▶ _Exercises to complete_:
1) In the soil health article, print the stretch from "NRCS soil scientist Ray" through "lead of nature." word for word.
2) Turn the paragraph of the soil health article that begins "Conducting an aggregate stability" into a short list that keeps its main facts.
3) Using the soil health article, decide whether each statement agrees with it, answering yes or no and quoting the words that settle it: (a) Archuleta says healthy soil wants to be covered all the time. (b) Archuleta spoke to attendees of the 2012 National No-Tillage Conference. (c) The aggregates should be dropped into water while they are still moist.
─── Provided text ───
All Roads Lead Back To Soil Health

NRCS soil scientist Ray Archuleta believes promoting healthy no-till soils requires a lot more than just ceasing tillage operations. It means following the lead of nature.

For no-tillers aiming for sustainable and profitable crop production, optimizing soil health and function is the ultimate endgame, says Ray Archuleta.

“Healthy soil doesn’t want to be disturbed, and it wants to be covered perpetually,” he says. “And remember: The soil and plant are one — they are not separate.”

In addition to the judicious use of cover crops and careful use of fertilizer and agricultural chemicals, a “checkup” can reveal a lot about a no-tiller’s most important resource, the NRCS soil scientist told attendees of the 2012 National No-Tillage Conference.

Conducting an aggregate stability, or “slake,” test is a good way to assess soil health and compare fields with different histories, he says. Archuleta advises farmers to randomly select aggregates, or clods, from a field or fields and let them air dry, or microwave them until all the moisture is gone.

When the aggregates are dry, drop them into a jar of water for each sample.
─── Material supplied ───
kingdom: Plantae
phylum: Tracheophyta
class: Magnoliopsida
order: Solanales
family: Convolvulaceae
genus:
───
▶ _Task responses_:
1)
NRCS soil scientist Ray Archuleta believes promoting healthy no-till soils requires a lot more than just ceasing tillage operations. It means following the lead of nature.

2)
- An aggregate stability ("slake") test is a good way to assess soil health and compare fields with different histories.
- Farmers should randomly select aggregates, or clods, from a field or fields.
- The aggregates are then air dried or microwaved until all the moisture is gone.

3)
(a) Yes: "Healthy soil doesn’t want to be disturbed, and it wants to be covered perpetually"
(b) Yes: "the NRCS soil scientist told attendees of the 2012 National No-Tillage Conference"
(c) No: "When the aggregates are dry, drop them into a jar of water for each sample."